▶ **Aim of the task**:
Extract every line of the listing below that contains the string "radius", treating uppercase and lowercase as distinct.

▶ **Data extract**:
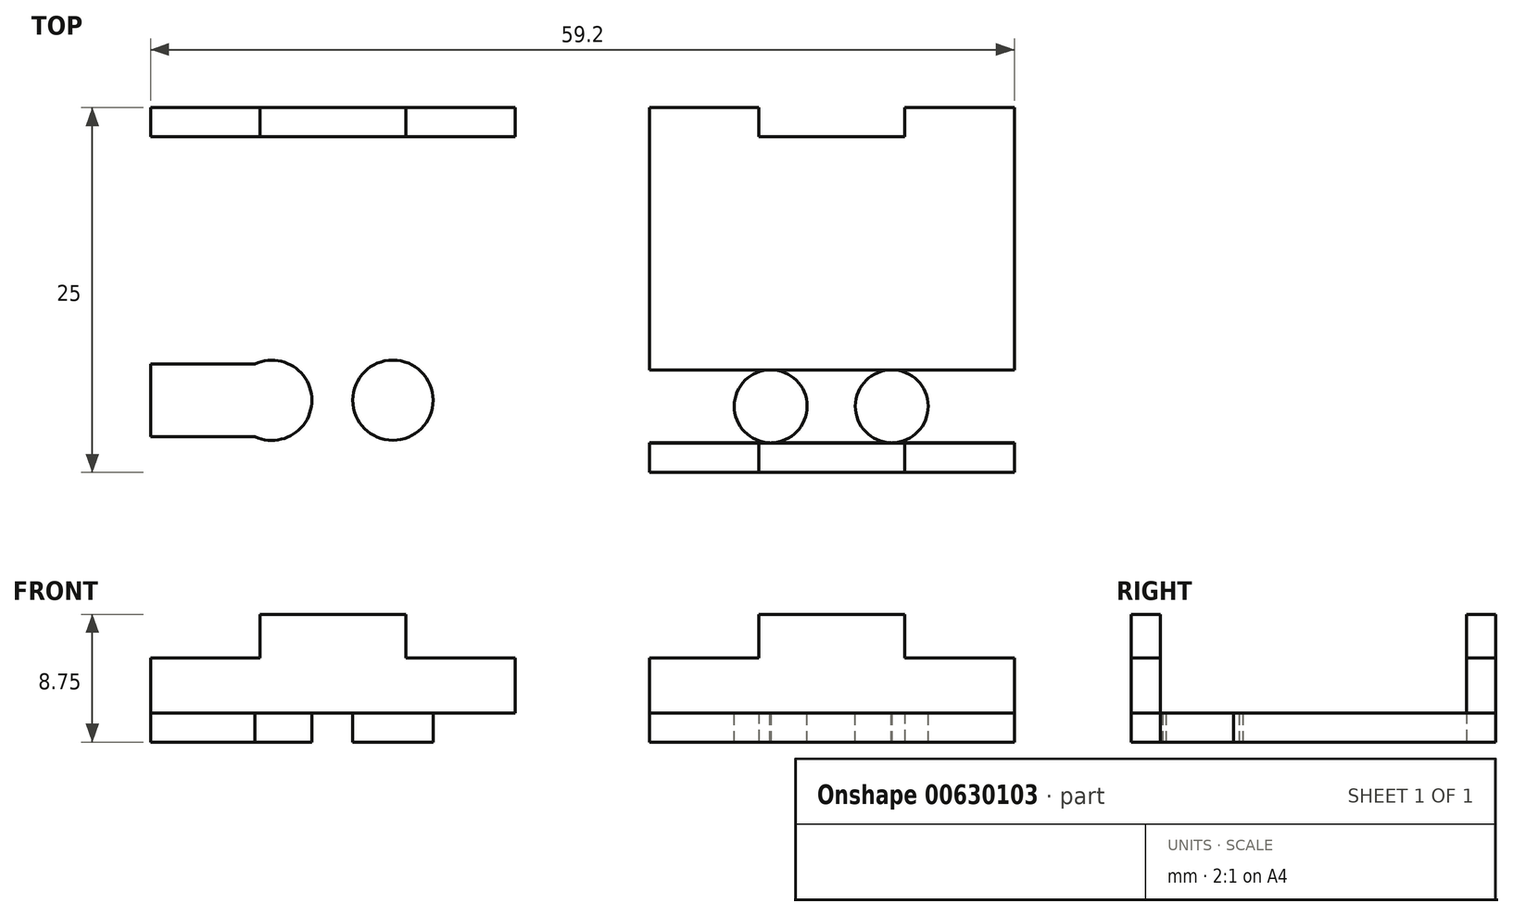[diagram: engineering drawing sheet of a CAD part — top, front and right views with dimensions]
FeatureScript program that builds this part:
annotation { "Feature Type Name" : "Feature", "Feature Type Description" : "" }
export const myFeature = defineFeature(function(context is Context, id is Id, definition is map)
    precondition{}
    {
        {
            var Q0;
            Q0=qCreatedBy(makeId("Top.planeOp"),FACE);
            var sketch = newSketch(context, id + "F0", { "sketchPlane" : qUnion([Q0])});
            skLineSegment(sketch, "E0.bottom", {"start": v(12.5, -12.5) * mm, "end": v(-12.5, -12.5) * mm});
            skLineSegment(sketch, "E0.top", {"start": v(12.5, 12.5) * mm, "end": v(-12.5, 12.5) * mm});
            skLineSegment(sketch, "E0.left", {"start": v(12.5, -12.5) * mm, "end": v(12.5, 12.5) * mm});
            skLineSegment(sketch, "E0.right", {"start": v(-12.5, -12.5) * mm, "end": v(-12.5, 12.5) * mm});
            skPoint(sketch, "E0.middle", {"position": v(0, 0) * mm});
            skLineSegment(sketch, "E1", {"start": v(-12.5, 10.5) * mm, "end": v(12.5, 10.5) * mm});
            skLineSegment(sketch, "E2", {"start": v(-12.5, -10.5) * mm, "end": v(12.5, -10.5) * mm});
            skLineSegment(sketch, "E3.bottom", {"start": v(-21.7, -12.5) * mm, "end": v(-46.7, -12.5) * mm});
            skLineSegment(sketch, "E3.top", {"start": v(-21.7, 12.5) * mm, "end": v(-46.7, 12.5) * mm});
            skLineSegment(sketch, "E3.left", {"start": v(-21.7, -12.5) * mm, "end": v(-21.7, 12.5) * mm});
            skLineSegment(sketch, "E3.right", {"start": v(-46.7, -12.5) * mm, "end": v(-46.7, 12.5) * mm});
            skPoint(sketch, "E3.middle", {"position": v(-34.2, 0) * mm});
            skLineSegment(sketch, "E4", {"start": v(-46.7, 10.5) * mm, "end": v(-21.7, 10.5) * mm});
            skLineSegment(sketch, "E5", {"start": v(-46.7, -10.5) * mm, "end": v(-21.7, -10.5) * mm});
            skSolve(sketch);
        }
        {
            var Q0;
            {var subQ0=sQuery(id+"F0.wireOp",EDGE,"E3.top");Q0=makeQuery(id+"F0.imprint","IMPRINT",FACE,{"disambiguationData":[TD([[makeQuery(id+"F0.imprint","IMPRINT",EDGE,{"derivedFrom":subQ0}),1.0]])]});}
            var Q1;
            {var subQ0=sQuery(id+"F0.wireOp",EDGE,"E4");Q1=makeQuery(id+"F0.imprint","IMPRINT",FACE,{"disambiguationData":[TD([[makeQuery(id+"F0.imprint","IMPRINT",EDGE,{"derivedFrom":subQ0}),-1.0]])]});}
            var Q2;
            {var subQ0=sQuery(id+"F0.wireOp",EDGE,"E3.bottom");Q2=makeQuery(id+"F0.imprint","IMPRINT",FACE,{"disambiguationData":[TD([[makeQuery(id+"F0.imprint","IMPRINT",EDGE,{"derivedFrom":subQ0}),-1.0]])]});}
            var Q3;
            {var subQ0=sQuery(id+"F0.wireOp",EDGE,"E0.bottom");Q3=makeQuery(id+"F0.imprint","IMPRINT",FACE,{"disambiguationData":[TD([[makeQuery(id+"F0.imprint","IMPRINT",EDGE,{"derivedFrom":subQ0}),-1.0]])]});}
            var Q4;
            {var subQ0=sQuery(id+"F0.wireOp",EDGE,"E1");Q4=makeQuery(id+"F0.imprint","IMPRINT",FACE,{"disambiguationData":[TD([[makeQuery(id+"F0.imprint","IMPRINT",EDGE,{"derivedFrom":subQ0}),-1.0]])]});}
            var Q5;
            {var subQ0=sQuery(id+"F0.wireOp",EDGE,"E0.top");Q5=makeQuery(id+"F0.imprint","IMPRINT",FACE,{"disambiguationData":[TD([[makeQuery(id+"F0.imprint","IMPRINT",EDGE,{"derivedFrom":subQ0}),1.0]])]});}
            extrude(context, id + "F1", {"entities" : qUnion([Q0, Q1, Q2, Q3, Q4, Q5]), "depth" : 2 * mm, "offsetDistance" : 25 * mm});
        }
        {
            var Q0;
            Q0=makeQuery(id+"F1.opExtrude","CAP_FACE",FACE,{"disambiguationData":[OSD([sQuery(id+"F0.wireOp",EDGE,"E3.bottom"),sQuery(id+"F0.wireOp",EDGE,"E3.top"),sQuery(id+"F0.wireOp",EDGE,"E3.left"),sQuery(id+"F0.wireOp",EDGE,"E3.right")])],"isStart":false});
            var sketch = newSketch(context, id + "F2", { "sketchPlane" : qUnion([Q0])});
            skLineSegment(sketch, "E6.0", {"start": v(-46.7, 10.5) * mm, "end": v(-21.7, 10.5) * mm});
            skLineSegment(sketch, "E6.1", {"start": v(-46.7, -10.5) * mm, "end": v(-21.7, -10.5) * mm});
            skSolve(sketch);
        }
        {
            var Q0;
            Q0=makeQuery(id+"F1.opExtrude","CAP_FACE",FACE,{"disambiguationData":[OSD([sQuery(id+"F0.wireOp",EDGE,"E0.bottom"),sQuery(id+"F0.wireOp",EDGE,"E0.top"),sQuery(id+"F0.wireOp",EDGE,"E0.left"),sQuery(id+"F0.wireOp",EDGE,"E0.right")])],"isStart":false});
            var sketch = newSketch(context, id + "F3", { "sketchPlane" : qUnion([Q0])});
            skLineSegment(sketch, "E7.0", {"start": v(-12.5, 10.5) * mm, "end": v(12.5, 10.5) * mm});
            skLineSegment(sketch, "E7.1", {"start": v(-12.5, -10.5) * mm, "end": v(12.5, -10.5) * mm});
            skSolve(sketch);
        }
        {
            var Q0;
            {var subQ0=sQuery(id+"F2.wireOp",EDGE,"E6.0");Q0=makeQuery(id+"F2.imprint","IMPRINT",FACE,{"disambiguationData":[TD([[makeQuery(id+"F2.imprint","IMPRINT",EDGE,{"derivedFrom":subQ0}),1.0]])]});}
            var Q1;
            {var subQ0=sQuery(id+"F3.wireOp",EDGE,"E7.1");Q1=makeQuery(id+"F3.imprint","IMPRINT",FACE,{"disambiguationData":[TD([[makeQuery(id+"F3.imprint","IMPRINT",EDGE,{"derivedFrom":subQ0}),-1.0]])]});}
            extrude(context, id + "F4", {"entities" : qUnion([Q0, Q1]), "depth" : 3.75 * mm, "offsetDistance" : 25 * mm});
        }
        {
            var Q0;
            Q0=makeQuery(id+"F1.opExtrude","CAP_FACE",FACE,{"disambiguationData":[OSD([sQuery(id+"F0.wireOp",EDGE,"E3.bottom"),sQuery(id+"F0.wireOp",EDGE,"E3.top"),sQuery(id+"F0.wireOp",EDGE,"E3.left"),sQuery(id+"F0.wireOp",EDGE,"E3.right")])],"isStart":false});
            var sketch = newSketch(context, id + "F5", { "sketchPlane" : qUnion([Q0])});
            skLineSegment(sketch, "E8.0", {"start": v(-46.7, -10.5) * mm, "end": v(-21.7, -10.5) * mm});
            skLineSegment(sketch, "E9", {"start": v(-39.2, -12.5) * mm, "end": v(-39.2, -10.5) * mm});
            skLineSegment(sketch, "E10", {"start": v(-29.2, -10.5) * mm, "end": v(-29.2, -12.5) * mm});
            skSolve(sketch);
        }
        {
            var Q0;
            Q0=makeQuery(id+"F1.opExtrude","CAP_FACE",FACE,{"disambiguationData":[OSD([sQuery(id+"F0.wireOp",EDGE,"E0.bottom"),sQuery(id+"F0.wireOp",EDGE,"E0.top"),sQuery(id+"F0.wireOp",EDGE,"E0.left"),sQuery(id+"F0.wireOp",EDGE,"E0.right")])],"isStart":false});
            var sketch = newSketch(context, id + "F6", { "sketchPlane" : qUnion([Q0])});
            skLineSegment(sketch, "E11.0", {"start": v(-12.5, 10.5) * mm, "end": v(12.5, 10.5) * mm});
            skSolve(sketch);
        }
        {
            var Q0;
            {var subQ0=sQuery(id+"F5.wireOp",EDGE,"E9");Q0=makeQuery(id+"F5.imprint","IMPRINT",FACE,{"disambiguationData":[TD([[makeQuery(id+"F5.imprint","IMPRINT",EDGE,{"derivedFrom":subQ0}),-1.0]])]});}
            extrude(context, id + "F7", {"entities" : qUnion([Q0]), "operationType" : NewBodyOperationType.REMOVE, "endBound" : BoundingType.THROUGH_ALL, "oppositeDirection" : true, "depth" : 3.75 * mm, "offsetDistance" : 25 * mm});
        }
        {
            var Q0;
            Q0=makeQuery(id+"F4.opExtrude","CAP_FACE",FACE,{"disambiguationData":[OSD([sQuery(id+"F0.wireOp",EDGE,"E3.top"),sQuery(id+"F0.wireOp",EDGE,"E3.left"),sQuery(id+"F0.wireOp",EDGE,"E3.right"),sQuery(id+"F2.wireOp",EDGE,"E6.0")])],"isStart":false});
            var sketch = newSketch(context, id + "F8", { "sketchPlane" : qUnion([Q0])});
            skPoint(sketch, "E12.endSnap0", {"position": v(-21.7, 11.5) * mm});
            skLineSegment(sketch, "E13", {"start": v(-39.2, 12.5) * mm, "end": v(-39.2, 10.5) * mm});
            skLineSegment(sketch, "E14", {"start": v(-29.2, 12.5) * mm, "end": v(-29.2, 10.5) * mm});
            skSolve(sketch);
        }
        {
            var Q0;
            {var subQ0=sQuery(id+"F8.wireOp",EDGE,"E13");Q0=makeQuery(id+"F8.imprint","IMPRINT",FACE,{"disambiguationData":[TD([[makeQuery(id+"F8.imprint","IMPRINT",EDGE,{"derivedFrom":subQ0}),1.0]])]});}
            extrude(context, id + "F9", {"entities" : qUnion([Q0]), "operationType" : NewBodyOperationType.ADD, "depth" : 3 * mm, "offsetDistance" : 25 * mm});
        }
        {
            var Q0;
            Q0=makeQuery(id+"F4.opExtrude","CAP_FACE",FACE,{"disambiguationData":[OSD([sQuery(id+"F0.wireOp",EDGE,"E0.bottom"),sQuery(id+"F0.wireOp",EDGE,"E0.left"),sQuery(id+"F0.wireOp",EDGE,"E0.right"),sQuery(id+"F3.wireOp",EDGE,"E7.1")])],"isStart":false});
            var sketch = newSketch(context, id + "F10", { "sketchPlane" : qUnion([Q0])});
            skPoint(sketch, "E15.endSnap0", {"position": v(12.5, -11.5) * mm});
            skLineSegment(sketch, "E16", {"start": v(-5, -10.5) * mm, "end": v(-5, -12.5) * mm});
            skPoint(sketch, "E16.endSnap0", {"position": v(0, -12.5) * mm});
            skLineSegment(sketch, "E17", {"start": v(5, -10.5) * mm, "end": v(5, -12.5) * mm});
            skSolve(sketch);
        }
        {
            var Q0;
            {var subQ0=sQuery(id+"F10.wireOp",EDGE,"E16");Q0=makeQuery(id+"F10.imprint","IMPRINT",FACE,{"disambiguationData":[TD([[makeQuery(id+"F10.imprint","IMPRINT",EDGE,{"derivedFrom":subQ0}),1.0]])]});}
            extrude(context, id + "F11", {"entities" : qUnion([Q0]), "operationType" : NewBodyOperationType.ADD, "depth" : 3 * mm, "offsetDistance" : 25 * mm});
        }
        {
            var Q0;
            Q0=makeQuery(id+"F1.opExtrude","SWEPT_FACE",FACE,{"disambiguationData":[OSD([sQuery(id+"F0.wireOp",EDGE,"E0.top")])]});
            var sketch = newSketch(context, id + "F12", { "sketchPlane" : qUnion([Q0])});
            skLineSegment(sketch, "E18", {"start": v(-12.5, 1) * mm, "end": v(0, 1) * mm});
            skLineSegment(sketch, "E19", {"start": v(0, 1) * mm, "end": v(-5, 1) * mm});
            skLineSegment(sketch, "E20", {"start": v(-5, 1) * mm, "end": v(5, 1) * mm});
            skLineSegment(sketch, "E21", {"start": v(-5, 2) * mm, "end": v(-5, 0) * mm});
            skLineSegment(sketch, "E22", {"start": v(5, 2) * mm, "end": v(5, 0) * mm});
            skSolve(sketch);
        }
        {
            var Q0;
            {var subQ1=sQuery(id+"F12.wireOp",EDGE,"E20");var subQ8=makeQuery(id+"F12.imprint","IMPRINT",VERTEX,{"derivedFrom":subQ1});Q0=makeQuery(id+"F12.imprint","IMPRINT",FACE,{"disambiguationData":[TD([[makeQuery(id+"F12.imprint","IMPRINT",EDGE,{"disambiguationData":[TD([[subQ8,-1.0]])],"derivedFrom":subQ1}),1.0]])]});}
            var Q1;
            {var subQ1=sQuery(id+"F12.wireOp",EDGE,"E20");var subQ7=makeQuery(id+"F12.imprint","IMPRINT",VERTEX,{"derivedFrom":subQ1});Q1=makeQuery(id+"F12.imprint","IMPRINT",FACE,{"disambiguationData":[TD([[makeQuery(id+"F12.imprint","IMPRINT",EDGE,{"disambiguationData":[TD([[subQ7,-1.0]])],"derivedFrom":subQ1}),-1.0]])]});}
            extrude(context, id + "F13", {"entities" : qUnion([Q0, Q1]), "operationType" : NewBodyOperationType.REMOVE, "oppositeDirection" : true, "depth" : 2 * mm, "offsetDistance" : 25 * mm});
        }
        {
            var Q0;
            Q0=makeQuery(id+"F1.opExtrude","CAP_FACE",FACE,{"disambiguationData":[OSD([sQuery(id+"F0.wireOp",EDGE,"E0.bottom"),sQuery(id+"F0.wireOp",EDGE,"E0.top"),sQuery(id+"F0.wireOp",EDGE,"E0.left"),sQuery(id+"F0.wireOp",EDGE,"E0.right")])],"isStart":false});
            var sketch = newSketch(context, id + "F14", { "sketchPlane" : qUnion([Q0])});
            skLineSegment(sketch, "E23", {"start": v(12.5, -10.48) * mm, "end": v(-12.5, -10.48) * mm});
            skLineSegment(sketch, "E24", {"start": v(-12.5, -10.48) * mm, "end": v(-12.5, -7.3) * mm});
            skLineSegment(sketch, "E25", {"start": v(12.5, -7.3) * mm, "end": v(12.5, -10.48) * mm});
            skLineSegment(sketch, "E26", {"start": v(-12.5, -5.48) * mm, "end": v(12.5, -5.48) * mm});
            skLineSegment(sketch, "E27", {"start": v(-12.5, -5.48) * mm, "end": v(-12.5, -7.98) * mm});
            skPoint(sketch, "E28", {"position": v(-12.5, -7.98) * mm});
            skPoint(sketch, "E29", {"position": v(-4.2, -7.98) * mm});
            skPoint(sketch, "E30", {"position": v(4.1, -7.98) * mm});
            skCircle(sketch, "E31", {"center": v(-4.2, -7.98) * mm, "radius": 2.5 * mm});
            skCircle(sketch, "E32", {"center": v(4.1, -7.98) * mm, "radius": 2.5 * mm});
            skSolve(sketch);
        }
        {
            var Q0;
            {var subQ0=sQuery(id+"F14.wireOp",EDGE,"E31");var subQ1=sQuery(id+"F14.wireOp",EDGE,"E23");var subQ2=makeQuery(id+"F14.imprint","INTERSECT",VERTEX,{"disambiguationData":[OD(0.0)],"derivedFrom":[subQ1,subQ0]});Q0=makeQuery(id+"F14.imprint","IMPRINT",FACE,{"disambiguationData":[TD([[makeQuery(id+"F14.imprint","IMPRINT",EDGE,{"disambiguationData":[TD([[subQ2,-1.0]])],"derivedFrom":subQ1}),-1.0]])]});}
            var Q1;
            {var subQ0=sQuery(id+"F14.wireOp",EDGE,"E32");var subQ1=sQuery(id+"F14.wireOp",EDGE,"E23");var subQ2=makeQuery(id+"F14.imprint","INTERSECT",VERTEX,{"disambiguationData":[OD(0.0)],"derivedFrom":[subQ1,subQ0]});Q1=makeQuery(id+"F14.imprint","IMPRINT",FACE,{"disambiguationData":[TD([[makeQuery(id+"F14.imprint","IMPRINT",EDGE,{"disambiguationData":[TD([[subQ2,-1.0]])],"derivedFrom":subQ1}),-1.0]])]});}
            extrude(context, id + "F15", {"entities" : qUnion([Q0, Q1]), "operationType" : NewBodyOperationType.REMOVE, "endBound" : BoundingType.THROUGH_ALL, "oppositeDirection" : true, "depth" : 25 * mm, "offsetDistance" : 25 * mm});
        }
        {
            var Q0;
            Q0=makeQuery(id+"F1.opExtrude","CAP_FACE",FACE,{"disambiguationData":[OSD([sQuery(id+"F0.wireOp",EDGE,"E3.bottom"),sQuery(id+"F0.wireOp",EDGE,"E3.top"),sQuery(id+"F0.wireOp",EDGE,"E3.left"),sQuery(id+"F0.wireOp",EDGE,"E3.right")])],"isStart":false});
            var sketch = newSketch(context, id + "F16", { "sketchPlane" : qUnion([Q0])});
            skLineSegment(sketch, "E33", {"start": v(-46.7, -10.06) * mm, "end": v(-21.7, -10.06) * mm});
            skLineSegment(sketch, "E34", {"start": v(-21.7, -10.06) * mm, "end": v(-21.7, -5.06) * mm});
            skLineSegment(sketch, "E35", {"start": v(-21.7, -5.06) * mm, "end": v(-46.7, -5.06) * mm});
            skLineSegment(sketch, "E36", {"start": v(-46.7, -5.06) * mm, "end": v(-46.7, -10.06) * mm});
            skPoint(sketch, "E37", {"position": v(-38.4, -7.56) * mm});
            skPoint(sketch, "E38", {"position": v(-30.1, -7.56) * mm});
            skCircle(sketch, "E39", {"center": v(-38.4, -7.56) * mm, "radius": 2.75 * mm});
            skCircle(sketch, "E40", {"center": v(-30.1, -7.56) * mm, "radius": 2.75 * mm});
            skSolve(sketch);
        }
        {
            var Q0;
            {var subQ0=sQuery(id+"F16.wireOp",EDGE,"SsrMBtT3-KcaX-faK4-uUYD-uQN6NOASxUaH");var subQ1=makeQuery(id+"F16.imprint","INTERSECT",VERTEX,{"derivedFrom":[sQuery(id+"F16.wireOp",EDGE,"nTZc0buc-fOiK-CmYn-821l-0ORg810tBl8e"),subQ0]});Q0=makeQuery(id+"F16.imprint","IMPRINT",FACE,{"disambiguationData":[TD([[makeQuery(id+"F16.imprint","IMPRINT",EDGE,{"disambiguationData":[TD([[subQ1,1.0]])],"derivedFrom":subQ0}),1.0]])]});}
            var Q1;
            {var subQ0=sQuery(id+"F16.wireOp",EDGE,"Hkz7IfqI-PXDv-1dDT-87MU-taTeK0T1yJ76");var subQ1=makeQuery(id+"F16.imprint","INTERSECT",VERTEX,{"derivedFrom":[sQuery(id+"F16.wireOp",EDGE,"nTZc0buc-fOiK-CmYn-821l-0ORg810tBl8e"),subQ0]});Q1=makeQuery(id+"F16.imprint","IMPRINT",FACE,{"disambiguationData":[TD([[makeQuery(id+"F16.imprint","IMPRINT",EDGE,{"disambiguationData":[TD([[subQ1,1.0]])],"derivedFrom":subQ0}),1.0]])]});}
            var Q2;
            {var subQ0=sQuery(id+"F16.wireOp",EDGE,"E39");var subQ1=sQuery(id+"F16.wireOp",EDGE,"E33");var subQ2=makeQuery(id+"F16.imprint","INTERSECT",VERTEX,{"disambiguationData":[OD(0.0)],"derivedFrom":[subQ1,subQ0]});Q2=makeQuery(id+"F16.imprint","IMPRINT",FACE,{"disambiguationData":[TD([[makeQuery(id+"F16.imprint","IMPRINT",EDGE,{"disambiguationData":[TD([[subQ2,-1.0]])],"derivedFrom":subQ1}),1.0]])]});}
            var Q3;
            {var subQ0=sQuery(id+"F16.wireOp",EDGE,"E39");var subQ1=sQuery(id+"F16.wireOp",EDGE,"E35");var subQ2=makeQuery(id+"F16.imprint","INTERSECT",VERTEX,{"disambiguationData":[OD(0.0)],"derivedFrom":[subQ1,subQ0]});Q3=makeQuery(id+"F16.imprint","IMPRINT",FACE,{"disambiguationData":[TD([[makeQuery(id+"F16.imprint","IMPRINT",EDGE,{"disambiguationData":[TD([[subQ2,-1.0]])],"derivedFrom":subQ1}),-1.0]])]});}
            var Q4;
            {var subQ0=sQuery(id+"F16.wireOp",EDGE,"E39");var subQ1=sQuery(id+"F16.wireOp",EDGE,"E33");var subQ2=makeQuery(id+"F16.imprint","INTERSECT",VERTEX,{"disambiguationData":[OD(0.0)],"derivedFrom":[subQ1,subQ0]});Q4=makeQuery(id+"F16.imprint","IMPRINT",FACE,{"disambiguationData":[TD([[makeQuery(id+"F16.imprint","IMPRINT",EDGE,{"disambiguationData":[TD([[subQ2,-1.0]])],"derivedFrom":subQ1}),-1.0]])]});}
            var Q5;
            {var subQ0=sQuery(id+"F16.wireOp",EDGE,"E40");var subQ1=sQuery(id+"F16.wireOp",EDGE,"E33");var subQ2=makeQuery(id+"F16.imprint","INTERSECT",VERTEX,{"disambiguationData":[OD(0.0)],"derivedFrom":[subQ1,subQ0]});Q5=makeQuery(id+"F16.imprint","IMPRINT",FACE,{"disambiguationData":[TD([[makeQuery(id+"F16.imprint","IMPRINT",EDGE,{"disambiguationData":[TD([[subQ2,-1.0]])],"derivedFrom":subQ1}),-1.0]])]});}
            var Q6;
            {var subQ0=sQuery(id+"F16.wireOp",EDGE,"E40");var subQ1=sQuery(id+"F16.wireOp",EDGE,"E33");var subQ2=makeQuery(id+"F16.imprint","INTERSECT",VERTEX,{"disambiguationData":[OD(0.0)],"derivedFrom":[subQ1,subQ0]});Q6=makeQuery(id+"F16.imprint","IMPRINT",FACE,{"disambiguationData":[TD([[makeQuery(id+"F16.imprint","IMPRINT",EDGE,{"disambiguationData":[TD([[subQ2,-1.0]])],"derivedFrom":subQ1}),1.0]])]});}
            var Q7;
            {var subQ0=sQuery(id+"F16.wireOp",EDGE,"E40");var subQ1=sQuery(id+"F16.wireOp",EDGE,"E35");var subQ2=makeQuery(id+"F16.imprint","INTERSECT",VERTEX,{"disambiguationData":[OD(0.0)],"derivedFrom":[subQ1,subQ0]});Q7=makeQuery(id+"F16.imprint","IMPRINT",FACE,{"disambiguationData":[TD([[makeQuery(id+"F16.imprint","IMPRINT",EDGE,{"disambiguationData":[TD([[subQ2,-1.0]])],"derivedFrom":subQ1}),-1.0]])]});}
            extrude(context, id + "F17", {"entities" : qUnion([Q0, Q1, Q2, Q3, Q4, Q5, Q6, Q7]), "operationType" : NewBodyOperationType.REMOVE, "endBound" : BoundingType.THROUGH_ALL, "oppositeDirection" : true, "depth" : 25 * mm, "offsetDistance" : 25 * mm});
        }
    });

▶ **Response below**:
            skCircle(sketch, "E31", {"center": v(-4.2, -7.98) * mm, "radius": 2.5 * mm});
            skCircle(sketch, "E32", {"center": v(4.1, -7.98) * mm, "radius": 2.5 * mm});
            skCircle(sketch, "E39", {"center": v(-38.4, -7.56) * mm, "radius": 2.75 * mm});
            skCircle(sketch, "E40", {"center": v(-30.1, -7.56) * mm, "radius": 2.75 * mm});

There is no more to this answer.